Paul – another message we teach in our leadership course is that “To change others, you have to change yourself first.”” It sounds like this is the process that God is bringing about in you. It reminds me of the story told by a missionary pastor, I believe who said “When I started out, I wanted to change the world, but then I found this too difficult, so I decided to change my community, but this was too hard too, so I decided to change my family, but I could not do this either; finally I realized that the only person I could truly change was myself.” Of course, Jesus, who came to “save the world” recognized that this started with His personal commitment to “serve God” (Matthew 4), and then His mission was to bring this change in the lives of others – one by one – the disciples, Nicodemus, the woman at the well, the blind man, the lame man, the demoniac, etc., etc. And their personal transformation came as they were “born again”.

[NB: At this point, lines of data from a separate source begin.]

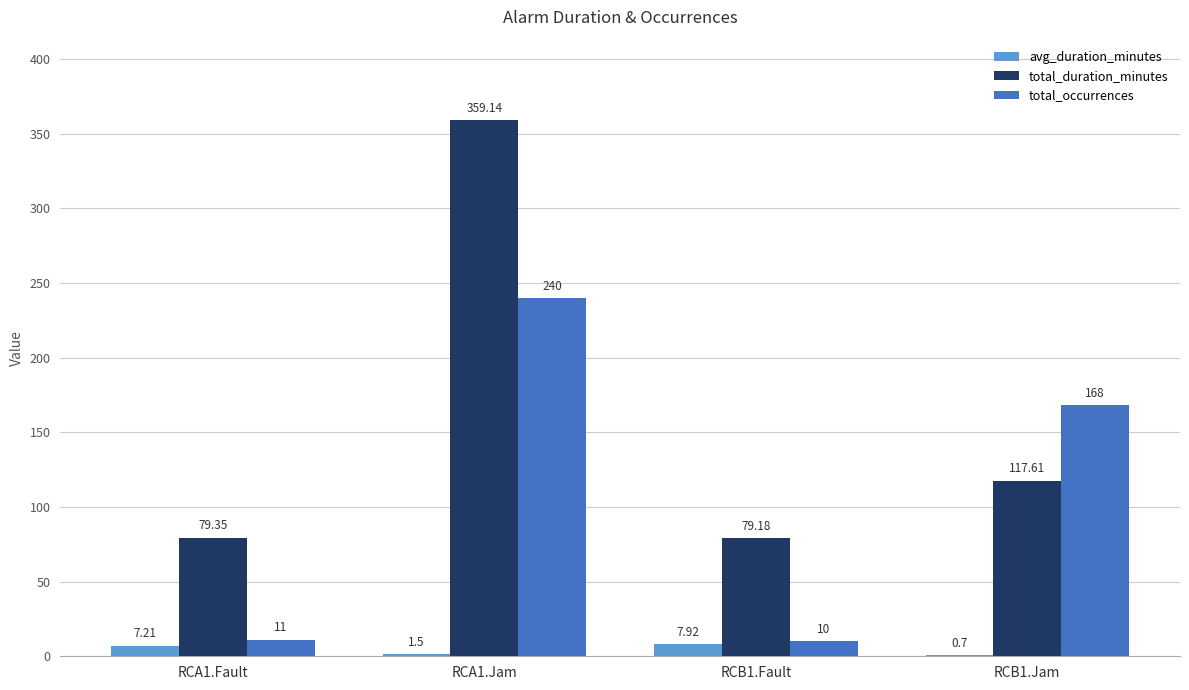

At which category is the sum across all series the highest?

RCA1.Jam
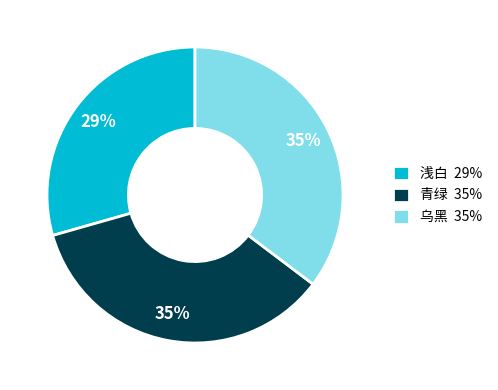

Do 浅白 29% and 乌黑 35% together represent more than half of the pie?

Yes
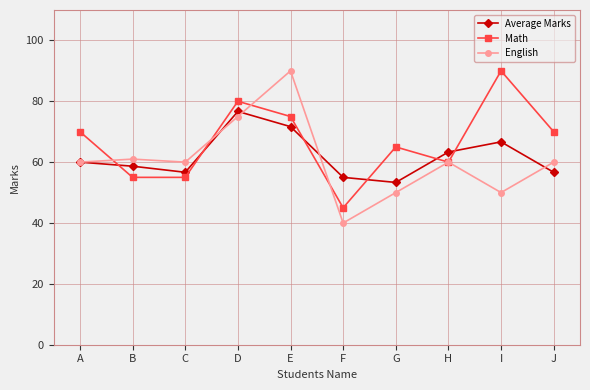

Reading right to left, list all the values displayed in this chart.

Average Marks: 56.7	66.7	63.3	53.3	55.0	71.7	76.7	56.7	58.7	60.0
Math: 70.0	90.0	60.0	65.0	45.0	75.0	80.0	55.0	55.0	70.0
English: 60.0	50.0	60.0	50.0	40.0	90.0	75.0	60.0	61.0	60.0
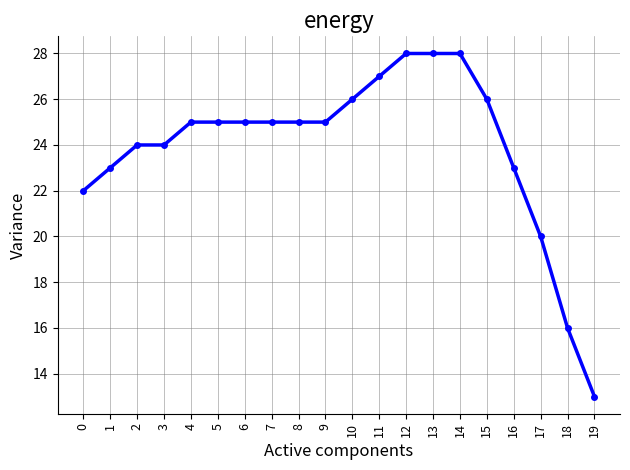

What is the sum of the values at 15 and 5?

51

Actually, Ben Lozare and I have this same philosophy in our teaching over the years – we believe that if we can truly have an impact (make a deep change) in the life of just one person a year, it will be a great accomplishment. Of course, this is not the way the world judges things – and Jesus’s ministry would hardly have been judged a “success” – after all, he only “produced” 12 disciples, and one of these was a traitor! Think of Paul’s ministry – how many times he was persecuted, thrown in prison, beaten, chased out of town, and finally on trial for his life. Yet God used this is miraculous ways – we would not have his God inspired letters from prison if this was not what God had planned for him – and for us (and millions of others down through the ages!)

Paul – I wish that we had had more time for some in depth discussions while I was there, but I know that you had an incredibly full and challenging week – with Zachee’s flood and your fever, etc. But at least we do have email for rapid communication these days.

You, Rebecca, Oren and David and your ministries are in our prayers continually,

Love, Dad

Anonymous said...

Yes, I'm there with your Dad on the value of both a different perspective on 'helping' people, and on the value of being transformed, stripped down yourself in order to an agent of more powerful change. I've experienced it, too, and it's quite disorienting, but makes space for more exciting things in the future. Bravo for your willingness to be changed, and to take the ego blows. That's hard. And to admit it, that's so great and rare, too. Even harder for men than for women to do. Wow.